Records for the task |
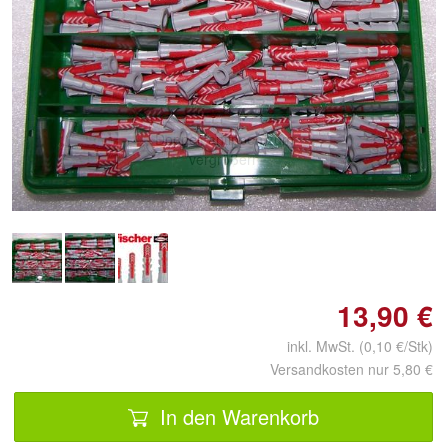
Doppelt antippen zum
vergrößern
13,90 €
inkl. MwSt. (0,10 €/Stk)
Versandkosten nur 5,80 €
In den Warenkorb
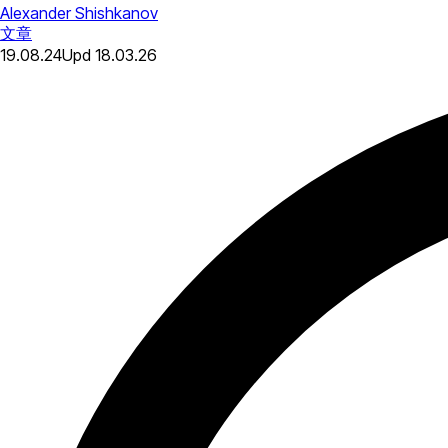
Alexander Shishkanov
文章
19.08.24
Upd
18.03.26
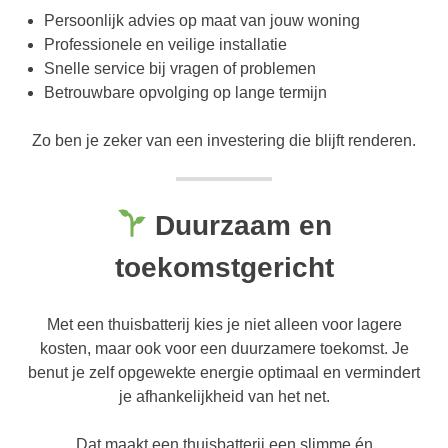
Persoonlijk advies op maat van jouw woning
Professionele en veilige installatie
Snelle service bij vragen of problemen
Betrouwbare opvolging op lange termijn
Zo ben je zeker van een investering die blijft renderen.
Duurzaam en
toekomstgericht
Met een thuisbatterij kies je niet alleen voor lagere
kosten, maar ook voor een duurzamere toekomst. Je
benut je zelf opgewekte energie optimaal en vermindert
je afhankelijkheid van het net.
Dat maakt een thuisbatterij een slimme én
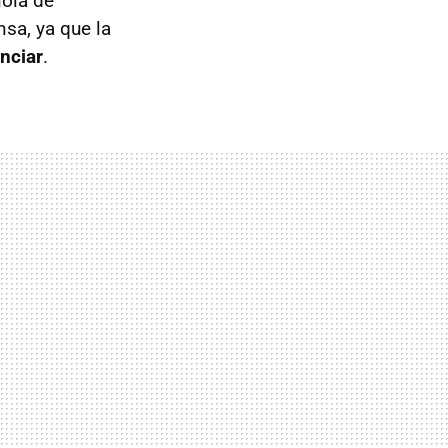
ola de
sa, ya que la
nciar
.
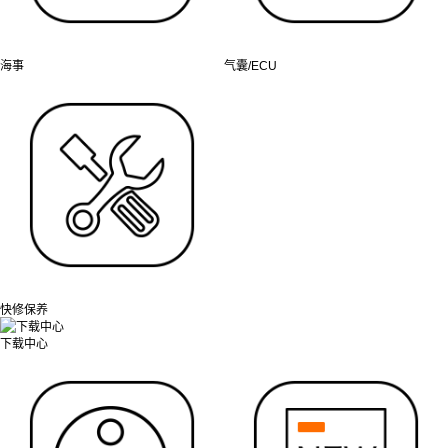
海事
气囊/ECU
快修保养
下载中心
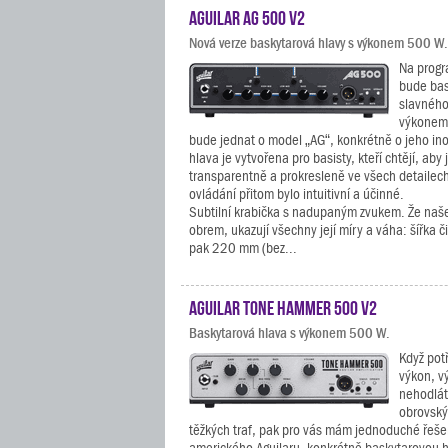
Aguilar AG 500 V2
Nová verze baskytarová hlavy s výkonem 500 W.
Na progr
bude bas
slavného
výkonem 
bude jednat o model „AG“, konkrétně o jeho ino
hlava je vytvořena pro basisty, kteří chtějí, aby 
transparentně a prokresleně ve všech detailec
ovládání přitom bylo intuitivní a účinné.
Subtilní krabička s nadupaným zvukem. Že naš
obrem, ukazují všechny její míry a váha: šířka 
pak 220 mm (bez...
Aguilar Tone Hammer 500 V2
Baskytarová hlava s výkonem 500 W.
Když pot
výkon, v
nehodlát
obrovský
těžkých traf, pak pro vás mám jednoduché řeše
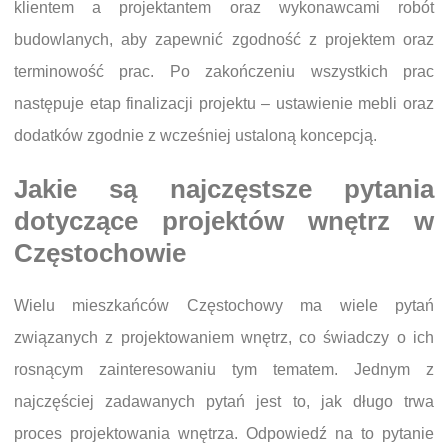
klientem a projektantem oraz wykonawcami robót
budowlanych, aby zapewnić zgodność z projektem oraz
terminowość prac. Po zakończeniu wszystkich prac
następuje etap finalizacji projektu – ustawienie mebli oraz
dodatków zgodnie z wcześniej ustaloną koncepcją.
Jakie są najczęstsze pytania
dotyczące projektów wnętrz w
Częstochowie
Wielu mieszkańców Częstochowy ma wiele pytań
związanych z projektowaniem wnętrz, co świadczy o ich
rosnącym zainteresowaniu tym tematem. Jednym z
najczęściej zadawanych pytań jest to, jak długo trwa
proces projektowania wnętrza. Odpowiedź na to pytanie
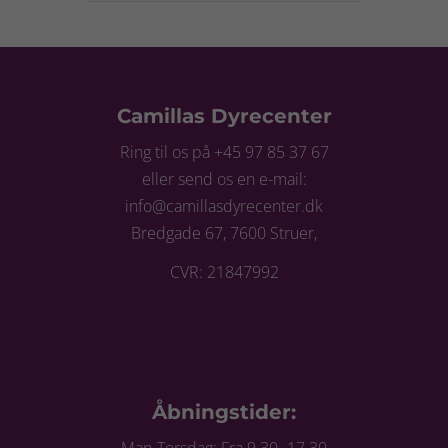
Camillas Dyrecenter
Ring til os på +45 97 85 37 67
eller send os en e-mail:
info@camillasdyrecenter.dk
Bredgade 67, 7600 Struer,
CVR: 21847992
Åbningstider:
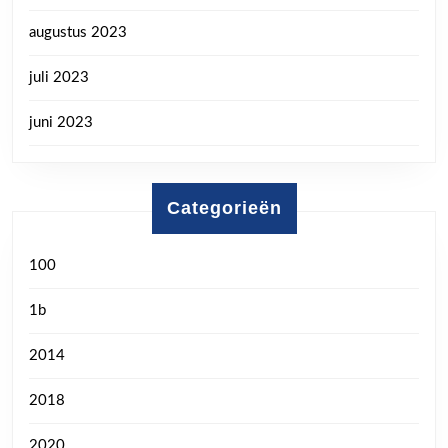
augustus 2023
juli 2023
juni 2023
Categorieën
100
1b
2014
2018
2020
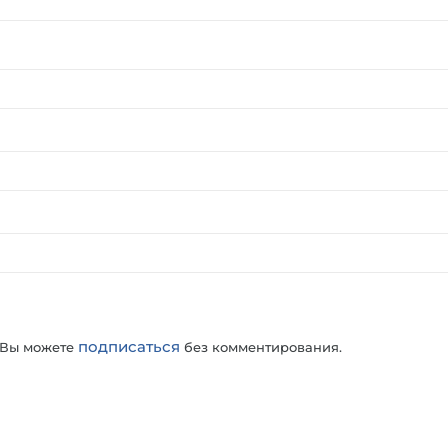
подписаться
 Вы можете
без комментирования.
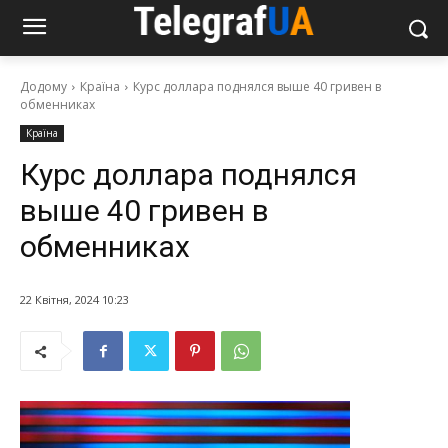
Додому
Країна
Курс доллара поднялся выше 40 гривен в
обменниках
Країна
Курс доллара поднялся
выше 40 гривен в
обменниках
22 Квітня, 2024 10:23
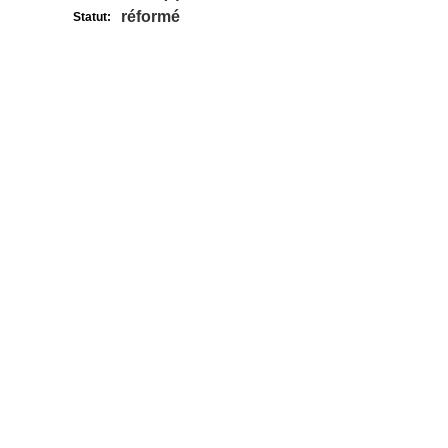
réformé
Statut:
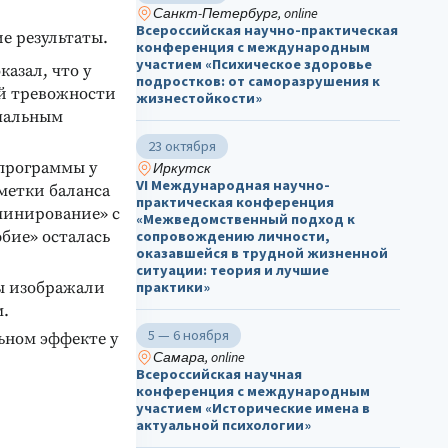
Санкт-Петербург, online
Всероссийская научно-практическая
е результаты.
конференция с международным
участием «Психическое здоровье
азал, что у
подростков: от саморазрушения к
ой тревожности
жизнестойкости»
ачальным
23 октября
программы у
Иркутск
VI Международная научно-
метки баланса
практическая конференция
минирование» с
«Межведомственный подход к
бие» осталась
сопровождению личности,
оказавшейся в трудной жизненной
ситуации: теория и лучшие
цы изображали
практики»
м.
5 — 6 ноября
ьном эффекте у
Самара, online
Всероссийская научная
конференция с международным
участием «Исторические имена в
актуальной психологии»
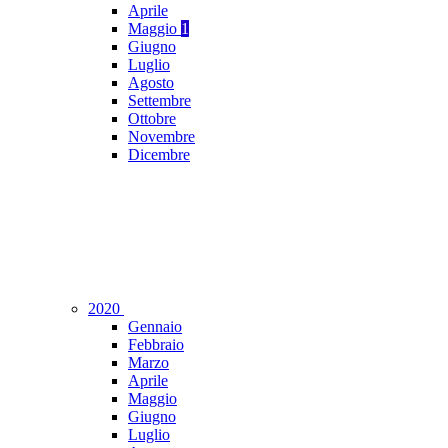
Aprile
Maggio
1
Giugno
Luglio
Agosto
Settembre
Ottobre
Novembre
Dicembre
2020
Gennaio
Febbraio
Marzo
Aprile
Maggio
Giugno
Luglio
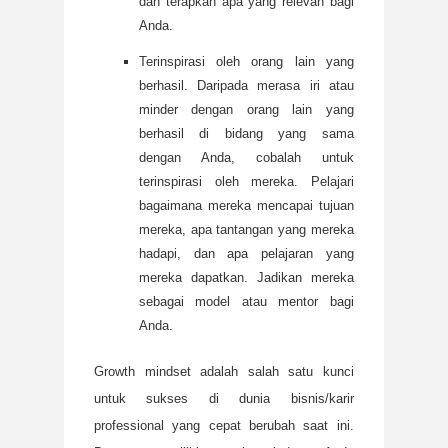
dan terapkan apa yang relevan bagi
Anda.
Terinspirasi oleh orang lain yang
berhasil. Daripada merasa iri atau
minder dengan orang lain yang
berhasil di bidang yang sama
dengan Anda, cobalah untuk
terinspirasi oleh mereka. Pelajari
bagaimana mereka mencapai tujuan
mereka, apa tantangan yang mereka
hadapi, dan apa pelajaran yang
mereka dapatkan. Jadikan mereka
sebagai model atau mentor bagi
Anda.
Growth mindset adalah salah satu kunci
untuk sukses di dunia bisnis/karir
professional yang cepat berubah saat ini.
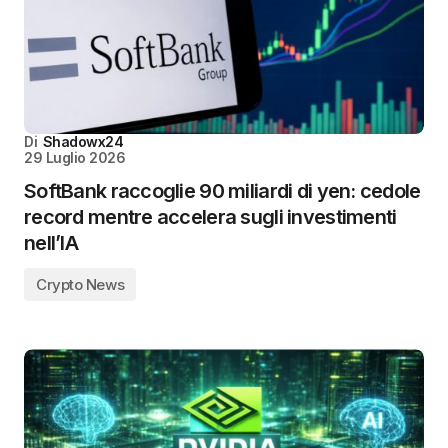
Di
Shadowx24
29 Luglio 2026
SoftBank raccoglie 90 miliardi di yen: cedole
record mentre accelera sugli investimenti
nell’IA
Crypto News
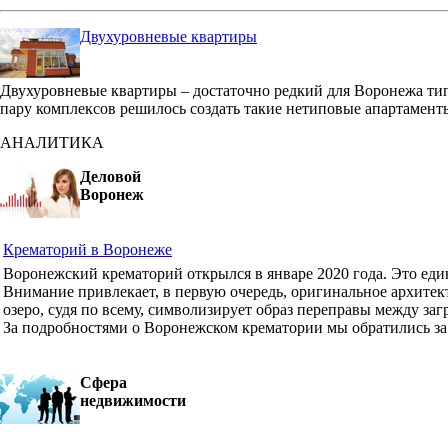
Двухуровневые квартиры
Двухуровневые квартиры – достаточно редкий для Воронежа ти
пару комплексов решилось создать такие нетиповые апартамент
АНАЛИТИКА
Деловой
Воронеж
Крематорий в Воронеже
Воронежский крематорий открылся в январе 2020 года. Это ед
Внимание привлекает, в первую очередь, оригинальное архите
озеро, судя по всему, символизирует образ переправы между з
За подробностями о Воронежском крематории мы обратились з
Сфера
недвижимости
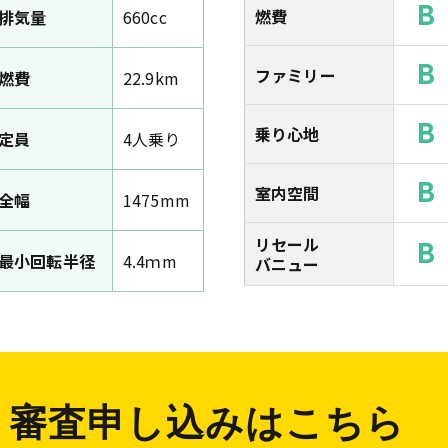
B
燃費
排気量
660cc
B
ファミリー
燃費
22.9km
B
乗り心地
定員
4人乗り
B
室内空間
全幅
1475mm
リセール
B
最小回転半径
4.4ｍm
バニュー
審査申し込みはこちら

About this exercise | Count how many lines in the items above contain the string "orang". Reply with the number alone.

Problem solution | 2